--- START OF Recorded data ---

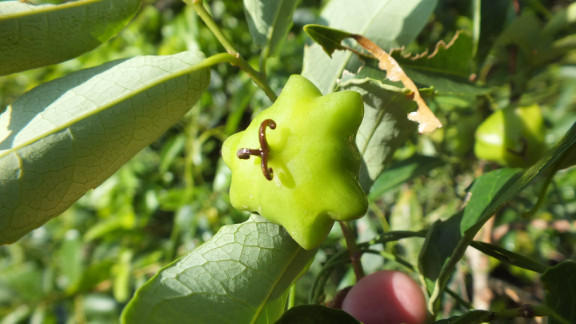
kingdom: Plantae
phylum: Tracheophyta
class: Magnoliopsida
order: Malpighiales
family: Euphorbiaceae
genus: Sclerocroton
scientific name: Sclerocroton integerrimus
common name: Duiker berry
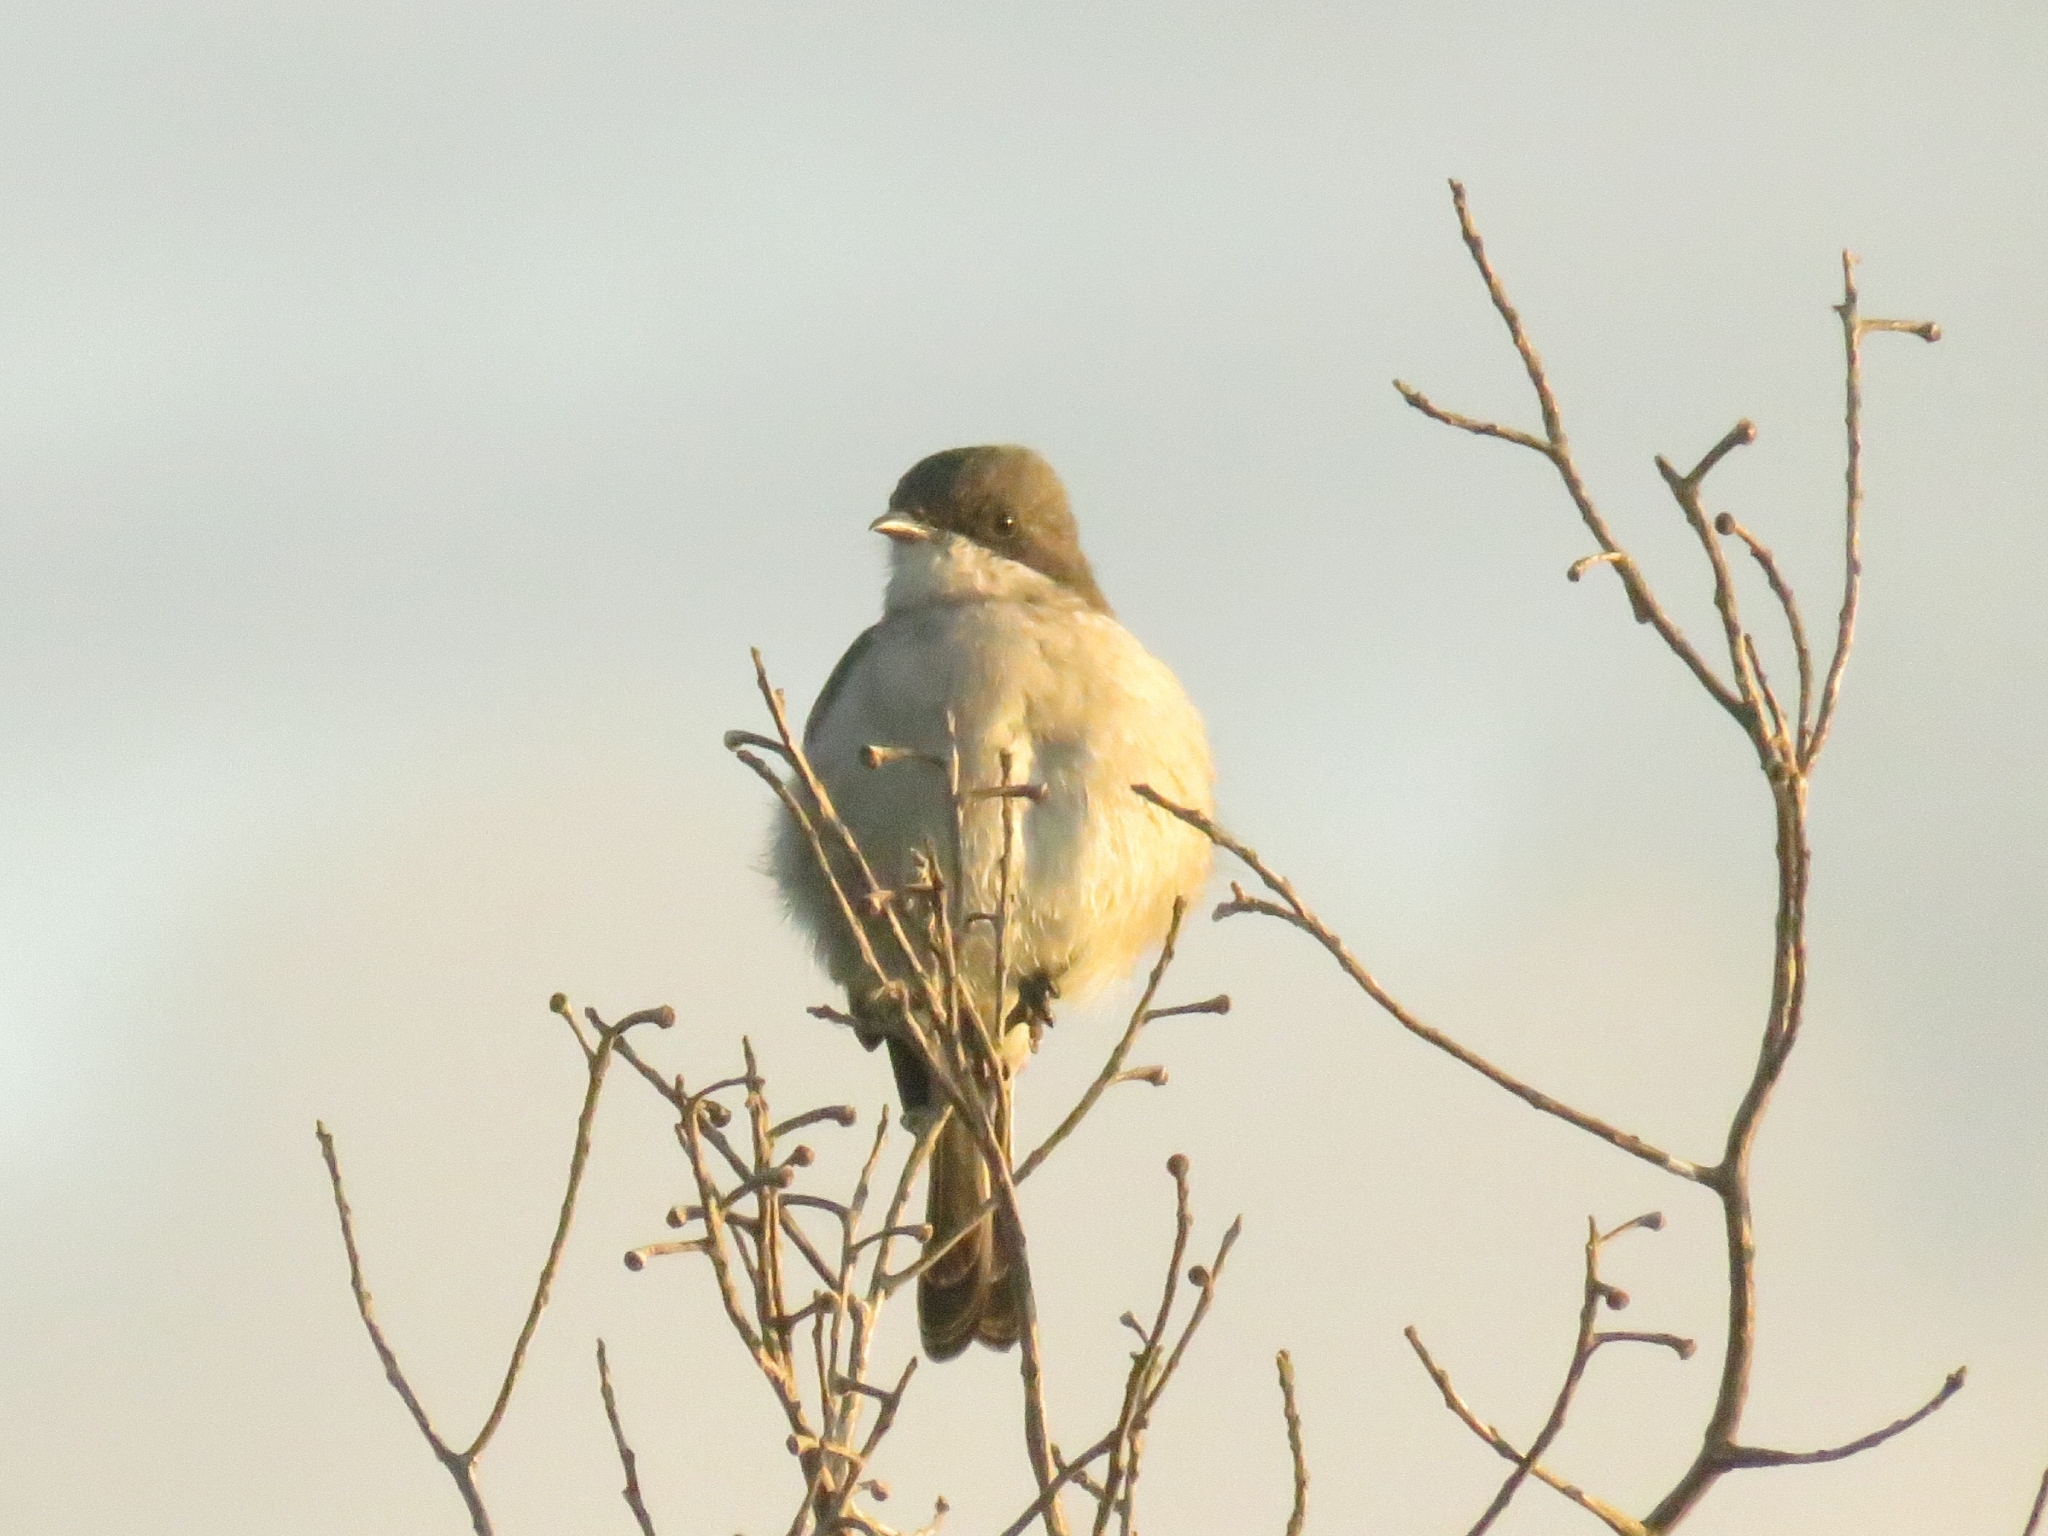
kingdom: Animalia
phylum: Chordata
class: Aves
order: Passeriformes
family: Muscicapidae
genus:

--- END OF Recorded data ---

_Your instructions_
Retype the records from the line holding "genus: Sclerocroton" through the end of the records, inclusive, leaving out the pictures.

_Final result_
genus: Sclerocroton
scientific name: Sclerocroton integerrimus
common name: Duiker berry
kingdom: Animalia
phylum: Chordata
class: Aves
order: Passeriformes
family: Muscicapidae
genus:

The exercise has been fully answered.